What this task involves -> Find the string "unseres" in the data, and copy out each line that has it.

Materials provided ->
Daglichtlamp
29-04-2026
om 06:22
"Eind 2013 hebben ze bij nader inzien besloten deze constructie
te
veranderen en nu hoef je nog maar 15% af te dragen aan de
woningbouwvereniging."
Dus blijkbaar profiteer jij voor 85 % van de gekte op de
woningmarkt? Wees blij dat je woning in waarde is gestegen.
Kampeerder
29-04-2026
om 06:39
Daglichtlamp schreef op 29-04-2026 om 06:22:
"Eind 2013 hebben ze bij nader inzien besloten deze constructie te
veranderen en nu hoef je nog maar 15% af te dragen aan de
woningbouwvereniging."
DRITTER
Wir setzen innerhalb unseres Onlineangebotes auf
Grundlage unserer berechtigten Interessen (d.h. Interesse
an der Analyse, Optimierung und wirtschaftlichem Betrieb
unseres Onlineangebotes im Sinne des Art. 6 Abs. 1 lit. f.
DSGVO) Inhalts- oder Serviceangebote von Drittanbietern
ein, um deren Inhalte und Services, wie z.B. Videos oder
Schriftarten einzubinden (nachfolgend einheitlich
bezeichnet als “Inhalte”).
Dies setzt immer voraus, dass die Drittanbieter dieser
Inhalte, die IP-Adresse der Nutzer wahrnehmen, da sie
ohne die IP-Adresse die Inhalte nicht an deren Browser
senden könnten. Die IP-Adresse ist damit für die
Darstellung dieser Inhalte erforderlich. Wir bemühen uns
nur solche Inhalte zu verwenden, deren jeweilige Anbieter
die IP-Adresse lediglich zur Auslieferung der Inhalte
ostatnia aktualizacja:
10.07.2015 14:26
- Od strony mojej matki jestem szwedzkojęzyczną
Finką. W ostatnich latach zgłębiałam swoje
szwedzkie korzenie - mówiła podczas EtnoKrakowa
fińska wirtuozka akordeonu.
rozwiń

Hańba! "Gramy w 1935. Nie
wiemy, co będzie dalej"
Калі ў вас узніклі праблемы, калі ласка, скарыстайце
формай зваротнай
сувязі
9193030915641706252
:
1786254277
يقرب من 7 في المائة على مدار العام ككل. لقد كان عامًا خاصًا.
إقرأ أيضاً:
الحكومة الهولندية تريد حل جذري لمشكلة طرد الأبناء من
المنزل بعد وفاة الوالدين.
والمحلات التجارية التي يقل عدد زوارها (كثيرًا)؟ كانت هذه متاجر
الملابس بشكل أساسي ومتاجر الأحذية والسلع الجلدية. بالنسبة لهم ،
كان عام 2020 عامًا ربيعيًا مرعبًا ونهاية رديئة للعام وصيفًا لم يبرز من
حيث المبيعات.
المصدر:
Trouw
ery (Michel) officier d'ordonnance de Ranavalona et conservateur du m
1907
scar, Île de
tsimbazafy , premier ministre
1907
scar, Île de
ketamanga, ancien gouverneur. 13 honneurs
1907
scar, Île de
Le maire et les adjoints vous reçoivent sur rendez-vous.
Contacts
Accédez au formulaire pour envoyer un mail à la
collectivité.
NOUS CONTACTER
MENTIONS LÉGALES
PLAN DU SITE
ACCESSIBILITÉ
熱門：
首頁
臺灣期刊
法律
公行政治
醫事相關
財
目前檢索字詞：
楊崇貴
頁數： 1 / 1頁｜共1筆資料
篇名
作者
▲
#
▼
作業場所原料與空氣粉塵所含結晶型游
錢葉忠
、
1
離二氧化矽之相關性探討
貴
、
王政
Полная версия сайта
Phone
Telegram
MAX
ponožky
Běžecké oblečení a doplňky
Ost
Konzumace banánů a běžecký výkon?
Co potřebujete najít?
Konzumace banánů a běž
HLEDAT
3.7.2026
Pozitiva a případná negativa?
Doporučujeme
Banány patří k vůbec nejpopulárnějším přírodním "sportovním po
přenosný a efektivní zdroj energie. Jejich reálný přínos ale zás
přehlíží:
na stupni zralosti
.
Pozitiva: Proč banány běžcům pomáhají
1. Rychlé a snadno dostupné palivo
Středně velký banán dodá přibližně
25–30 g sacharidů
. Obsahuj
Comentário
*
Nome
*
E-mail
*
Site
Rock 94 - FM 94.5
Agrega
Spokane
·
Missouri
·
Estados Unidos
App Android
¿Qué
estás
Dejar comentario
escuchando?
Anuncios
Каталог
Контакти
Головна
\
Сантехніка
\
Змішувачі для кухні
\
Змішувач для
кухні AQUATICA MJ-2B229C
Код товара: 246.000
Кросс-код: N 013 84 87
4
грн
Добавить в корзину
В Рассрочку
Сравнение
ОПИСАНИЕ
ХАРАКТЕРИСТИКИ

Your response ->
Wir setzen innerhalb unseres Onlineangebotes auf
unseres Onlineangebotes im Sinne des Art. 6 Abs. 1 lit. f.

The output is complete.